The activity of painting first of all requires physical movement. Thus, it can be initiated by moving in the studio. Sweeping. Dancing. Singing. Those preparations ease anxiety, the fear of the empty space. They promote doing it anyways, in iterations, in the face of not liking the results. Throughout, unanticipated convergences occur, components find each other. The sketchbook helps here, too. Actively painting also hooks back into the grunt work. In connecting to the research stream, what becomes apparent is that liking or not liking 'it', which is form, is superseded by presence. Ego is suspended in tying into a larger truth, being part of something larger, being present for it.

 

The larger truth coincides with the larger collective, the unique circumstance of being human.
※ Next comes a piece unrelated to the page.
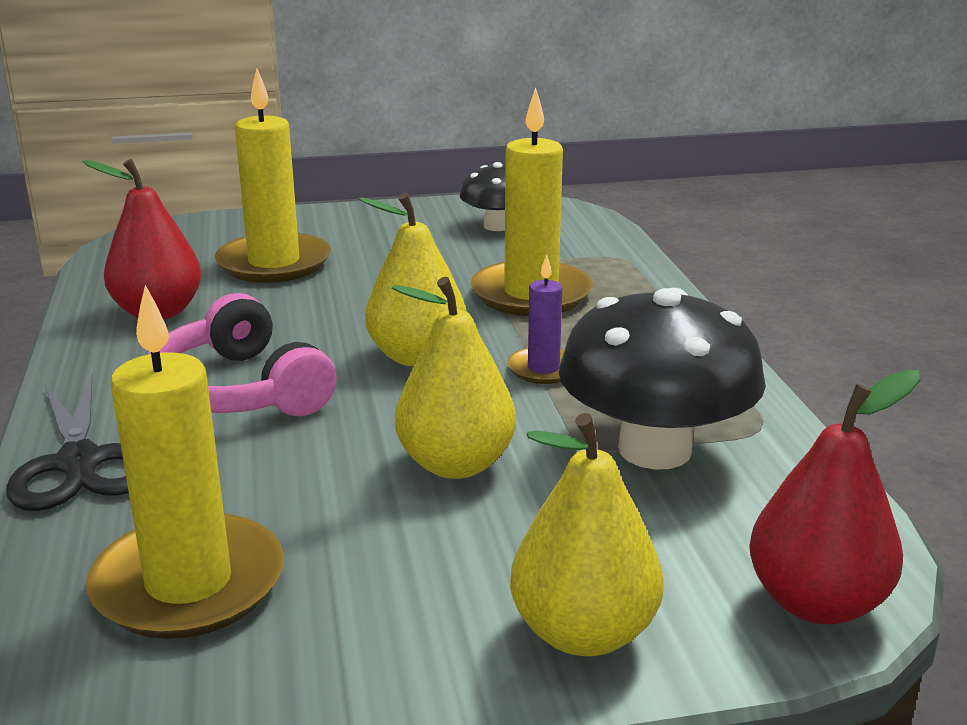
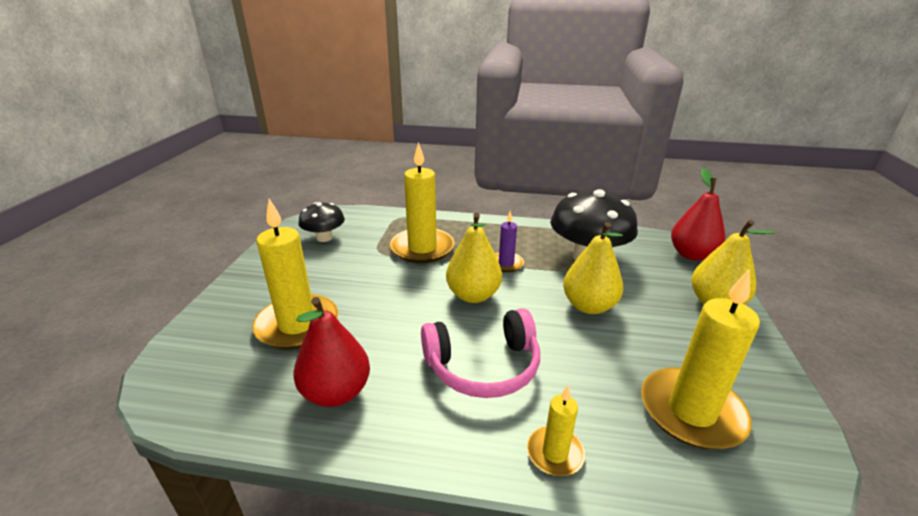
camera: 70 degrees left, 5 degrees up
black scissors [6,374,129,511] -> yellow candle [527,385,585,476]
The individual expression by an artist then creates space and movement, may encourage others to do likewise, weave a larger pattern of communal expression. Deborah wondered if this could be likened to social sculpture.

 

I asked how she selected her materials, the medium. Painting had seemed like the default. Childhood excitement was met with praise, and even though she tried other things, she always returned to a deep, physical satisfaction evoked by brush and paint. Those ignited primordial feelings.

 

When I inquired about themes, Deborah emphasized 'humans as part of nature', framing nature to include the built environment and institutions. A first iteration of that she cited contending with were Mary's stations of the cross as female suffering, asking what lies beyond a male hierarchy. Looking later at flooring and what is underneath the floor in churches, older ones in Europe and even older settings in India, Deborah said she sought evidence of encompassing systemic understanding, so deeply complex that it might be holistic. In India she felt that artifacts of daily life embodied that systemic presence, something absent in the US. Returning to painting, she described the canvas as a surface that opens up, that dissolves into understanding, standing under.